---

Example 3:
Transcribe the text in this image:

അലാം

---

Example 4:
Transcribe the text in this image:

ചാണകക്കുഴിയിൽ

What the task requires:
Every line from above should appear again in the answer, exactly as written.

Finished task:
---

Example 3:
Transcribe the text in this image:

അലാം

---

Example 4:
Transcribe the text in this image:

ചാണകക്കുഴിയിൽ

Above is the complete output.